ウィプロGEヘルスケア、国内での生産とR&D活動に大型投資
(インド)
ベンガルール発
2024年04月03日
インドの医療機器会社ウィプロGEヘルスケアは3月26日、国内で陽電子放射断層撮影・コンピュータ断層撮影(PET-CT)診断装置などの製造と、ベンガルールにあるR&Dセンターの規模拡大に、今後5年間で800億ルピー(約1,440億円、1ルピー=約1.8円)を投資することを発表した。
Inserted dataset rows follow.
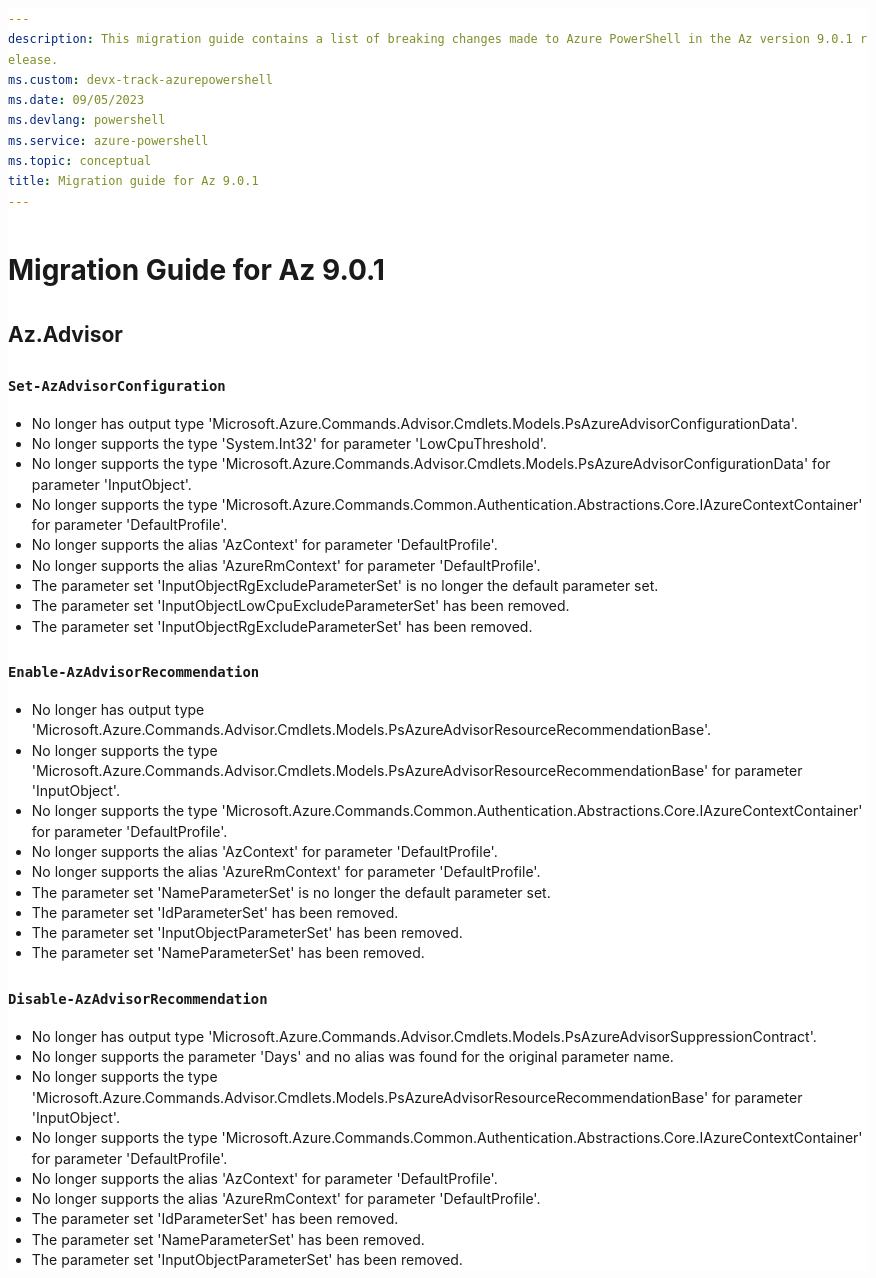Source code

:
 ```yaml
---
description: This migration guide contains a list of breaking changes made to Azure PowerShell in the Az version 9.0.1 release.
ms.custom: devx-track-azurepowershell
ms.date: 09/05/2023
ms.devlang: powershell
ms.service: azure-powershell
ms.topic: conceptual
title: Migration guide for Az 9.0.1
---
```


# Migration Guide for Az 9.0.1

## Az.Advisor

### `Set-AzAdvisorConfiguration`

- No longer has output type 'Microsoft.Azure.Commands.Advisor.Cmdlets.Models.PsAzureAdvisorConfigurationData'.
- No longer supports the type 'System.Int32' for parameter 'LowCpuThreshold'.
- No longer supports the type 'Microsoft.Azure.Commands.Advisor.Cmdlets.Models.PsAzureAdvisorConfigurationData' for parameter 'InputObject'.
- No longer supports the type 'Microsoft.Azure.Commands.Common.Authentication.Abstractions.Core.IAzureContextContainer' for parameter 'DefaultProfile'.
- No longer supports the alias 'AzContext' for parameter 'DefaultProfile'.
- No longer supports the alias 'AzureRmContext' for parameter 'DefaultProfile'.
- The parameter set 'InputObjectRgExcludeParameterSet' is no longer the default parameter set.
- The parameter set 'InputObjectLowCpuExcludeParameterSet' has been removed.
- The parameter set 'InputObjectRgExcludeParameterSet' has been removed.

### `Enable-AzAdvisorRecommendation`

- No longer has output type 'Microsoft.Azure.Commands.Advisor.Cmdlets.Models.PsAzureAdvisorResourceRecommendationBase'.
- No longer supports the type 'Microsoft.Azure.Commands.Advisor.Cmdlets.Models.PsAzureAdvisorResourceRecommendationBase' for parameter 'InputObject'.
- No longer supports the type 'Microsoft.Azure.Commands.Common.Authentication.Abstractions.Core.IAzureContextContainer' for parameter 'DefaultProfile'.
- No longer supports the alias 'AzContext' for parameter 'DefaultProfile'.
- No longer supports the alias 'AzureRmContext' for parameter 'DefaultProfile'.
- The parameter set 'NameParameterSet' is no longer the default parameter set.
- The parameter set 'IdParameterSet' has been removed.
- The parameter set 'InputObjectParameterSet' has been removed.
- The parameter set 'NameParameterSet' has been removed.

### `Disable-AzAdvisorRecommendation`

- No longer has output type 'Microsoft.Azure.Commands.Advisor.Cmdlets.Models.PsAzureAdvisorSuppressionContract'.
- No longer supports the parameter 'Days' and no alias was found for the original parameter name.
- No longer supports the type 'Microsoft.Azure.Commands.Advisor.Cmdlets.Models.PsAzureAdvisorResourceRecommendationBase' for parameter 'InputObject'.
- No longer supports the type 'Microsoft.Azure.Commands.Common.Authentication.Abstractions.Core.IAzureContextContainer' for parameter 'DefaultProfile'.
- No longer supports the alias 'AzContext' for parameter 'DefaultProfile'.
- No longer supports the alias 'AzureRmContext' for parameter 'DefaultProfile'.
- The parameter set 'IdParameterSet' has been removed.
- The parameter set 'NameParameterSet' has been removed.
- The parameter set 'InputObjectParameterSet' has been removed.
PET-CT診断装置以外にも、他のCT診断装置や磁気共鳴(MR)乳房診断装置も製造し、世界15カ国に輸出する予定だ。米GEヘルスケアのピーター・アルドゥイニ社長兼最高経営責任者(CEO)は現地メディアに対し、「インド国内での製造が増えない理由は、地場の供給体制に起因する」として、「供給事業者のエコシステム構築に注力する」と発言した(「タイムズ・オブ・インディア」3月27日)。不測の事態で既存のサプライチェーンが断絶される可能性を見据え、部材の調達先と加工地の距離を短縮し、調達ルートも複数構築することが目的とみられる。同社はこれまで、100万ドル分の供給事業者の労働時間を創出してプラスチック、電子機器受託製造(EMS)、切削加工、鋳造、3次元(3D)プリントなど、医療機器の部材を製造する企業を促進してきたが、今回の投資によりさらに40万ドル分の供給事業者の労働時間創出に貢献する予定だ。
ウィプロGEヘルスケアのアジム・プレムジ社長は「GEヘルスケアにとってインドは潜在性と優先度が高い市場」として、「インドと世界の市場に向けて医療技術イノベーションと製造ハブとしてのインドの地位を向上させる」と意気込みを示した(「デカン・ヘラルド」3月27日)。同社は2024年1月、国内トップレベルの研究機関のインド理科大学院(IISc)と、ヘルスケア技術のイノベーション創出、研究技術開発に関する協力覚書を締結した。ベンガルールにあるR&Dセンターには、約1,800人のエンジニアや科学者が在籍して、GEヘルスケアの人工知能(AI)利用推進の一翼を担い、個人に応じた医療と精密医療に重点的に取り組んでいるという。
ウィプロGEヘルスケアは、インドのIT大手ウィプロの消費者ケア製品事業を手掛けるウィプロ・エンタープライゼズと米国のGEプレシジョン・ヘルスケアとの合弁会社で、R&Dセンターと4カ所の製造拠点をベンガルールに構えている。1990年からインドと南アジア諸国で製造・設計・販売を行っている。